───── WORKING DATA

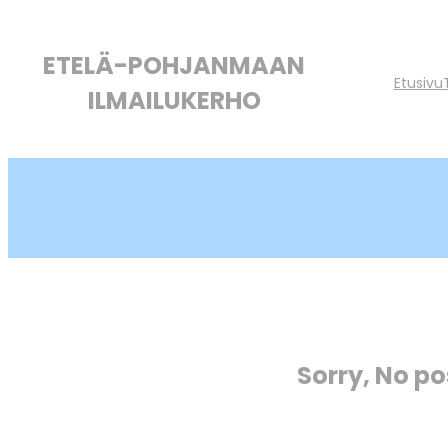
ETELÄ-POHJANMAAN
Etusivu
ILMAILUKERHO
Sorry, No po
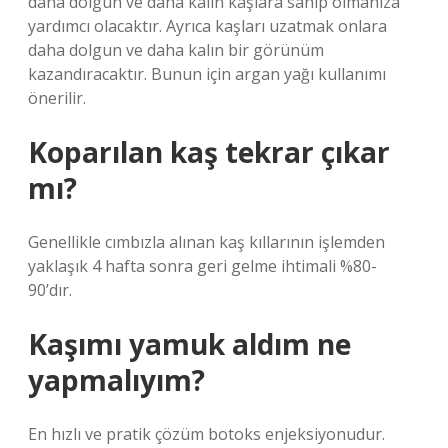
daha dolgun ve daha kalın kaşlara sahip olmanıza
yardımcı olacaktır. Ayrıca kaşları uzatmak onlara
daha dolgun ve daha kalın bir görünüm
kazandıracaktır. Bunun için argan yağı kullanımı
önerilir.
Koparılan kaş tekrar çıkar
mı?
Genellikle cımbızla alınan kaş kıllarının işlemden
yaklaşık 4 hafta sonra geri gelme ihtimali %80-
90’dır.
Kaşımı yamuk aldım ne
yapmalıyım?
En hızlı ve pratik çözüm botoks enjeksiyonudur.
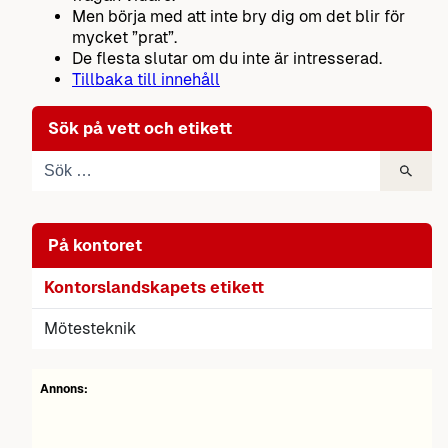
Men börja med att inte bry dig om det blir för
mycket ”prat”.
De flesta slutar om du inte är intresserad.
Tillbaka till innehåll
Sök på vett och etikett
På kontoret
Kontorslandskapets etikett
Mötesteknik
Annons:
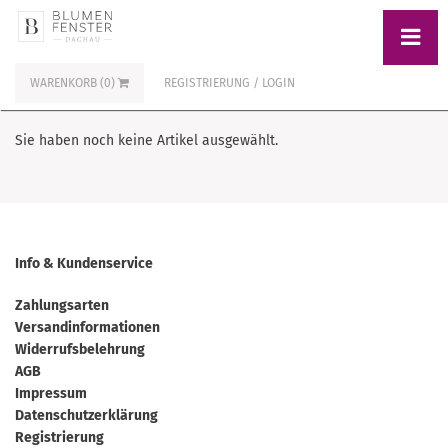
WARENKORB (0)
REGISTRIERUNG / LOGIN
Sie haben noch keine Artikel ausgewählt.
Info & Kundenservice
Zahlungsarten
Versandinformationen
Widerrufsbelehrung
AGB
Impressum
Datenschutzerklärung
Registrierung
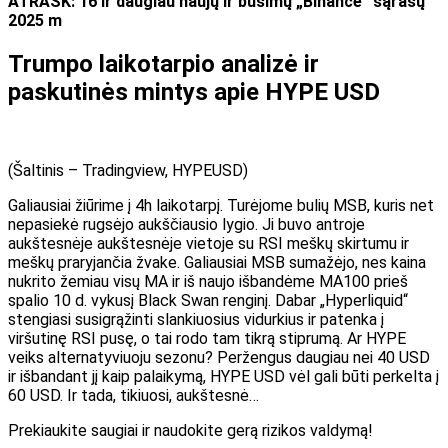
ATRASK: 16 ir daugiau naujų ir būsimų „Binance“ sąrašų
2025 m
Trumpo laikotarpio analizė ir
paskutinės mintys apie HYPE USD
(Šaltinis – Tradingview, HYPEUSD)
Galiausiai žiūrime į 4h laikotarpį. Turėjome bulių MSB, kuris net
nepasiekė rugsėjo aukščiausio lygio. Ji buvo antroje
aukštesnėje aukštesnėje vietoje su RSI meškų skirtumu ir
meškų praryjančia žvake. Galiausiai MSB sumažėjo, nes kaina
nukrito žemiau visų MA ir iš naujo išbandėme MA100 prieš
spalio 10 d. vykusį Black Swan renginį. Dabar „Hyperliquid“
stengiasi susigrąžinti slankiuosius vidurkius ir patenka į
viršutinę RSI pusę, o tai rodo tam tikrą stiprumą. Ar HYPE
veiks alternatyviuoju sezonu? Peržengus daugiau nei 40 USD
ir išbandant jį kaip palaikymą, HYPE USD vėl gali būti perkelta į
60 USD. Ir tada, tikiuosi, aukštesnė…
Prekiaukite saugiai ir naudokite gerą rizikos valdymą!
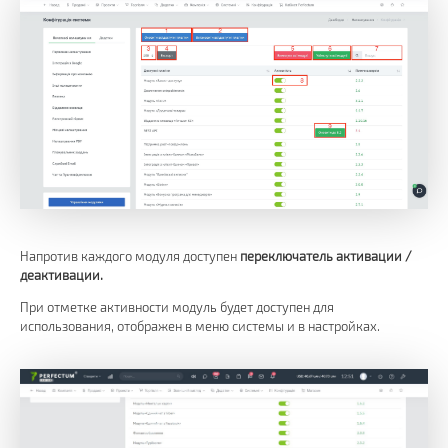
Напротив каждого модуля доступен
переключатель активации /
деактивации.
При отметке активности модуль будет доступен для
использования, отображен в меню системы и в настройках.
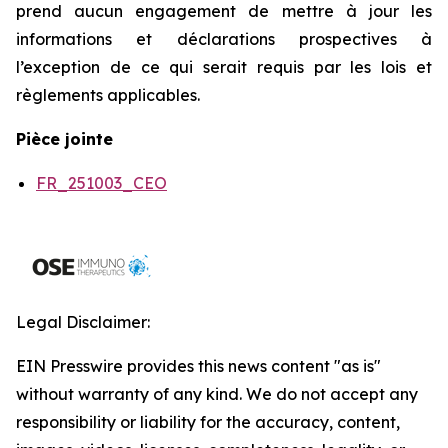
prend aucun engagement de mettre à jour les
informations et déclarations prospectives à
l’exception de ce qui serait requis par les lois et
règlements applicables.
Pièce jointe
FR_251003_CEO
Legal Disclaimer:
EIN Presswire provides this news content "as is"
without warranty of any kind. We do not accept any
responsibility or liability for the accuracy, content,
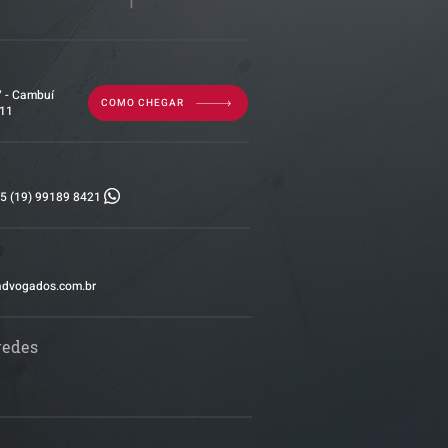
7 - Cambuí
COMO CHEGAR
011
5 (19) 99189 8421
advogados.com.br
redes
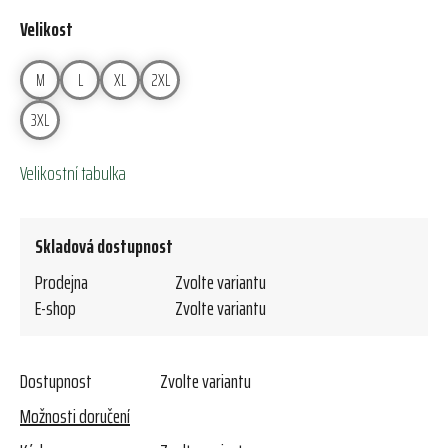
Velikost
M
L
XL
2XL
3XL
Velikostní tabulka
Skladová dostupnost
Prodejna
Zvolte variantu
E-shop
Zvolte variantu
Dostupnost
Zvolte variantu
Možnosti doručení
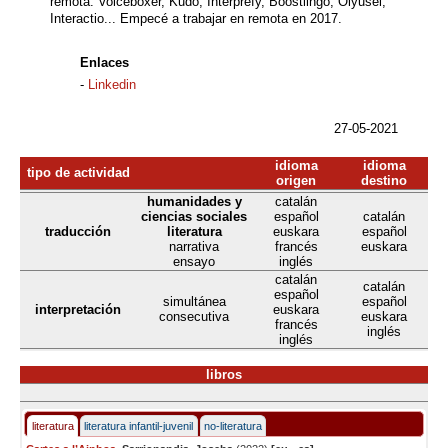
remota: Voiceboxer, Kudo, Interprefy, Boostlingo, Olyusei,
Interactio... Empecé a trabajar en remota en 2017.
Enlaces
-
Linkedin
27-05-2021
idioma
idioma
tipo de actividad
origen
destino
humanidades y
catalán
ciencias sociales
español
catalán
traducción
literatura
euskara
español
narrativa
francés
euskara
ensayo
inglés
catalán
catalán
español
simultánea
español
interpretación
euskara
consecutiva
euskara
francés
inglés
inglés
libros
literatura
literatura infantil-juvenil
no-literatura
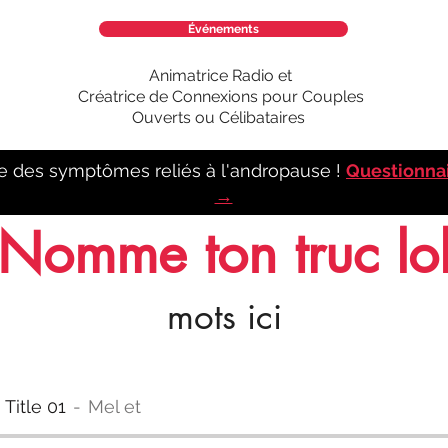
Événements
Animatrice Radio et
Créatrice de Connexions pour Couples
Ouverts ou Célibataires
e des symptômes reliés à l'andropause !
Questionna
→
Nomme ton truc lo
mots ici
 Title 01
Mel et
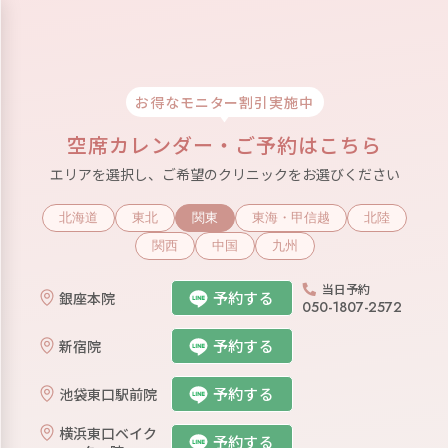
お得なモニター割引実施中
空席カレンダー・ご予約はこちら
エリアを選択し、ご希望のクリニックをお選びください
北海道
東北
関東
東海・甲信越
北陸
関西
中国
九州
当日予約
予約する
銀座本院
050-1807-2572
予約する
新宿院
予約する
池袋東口駅前院
横浜東口ベイク
予約する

──────────

TASK TO CARRY OUT —
How many lines in the listing above contain the string "daugiau"? Case matters. Reply with the number alone.

SOLVED EXERCISE —
2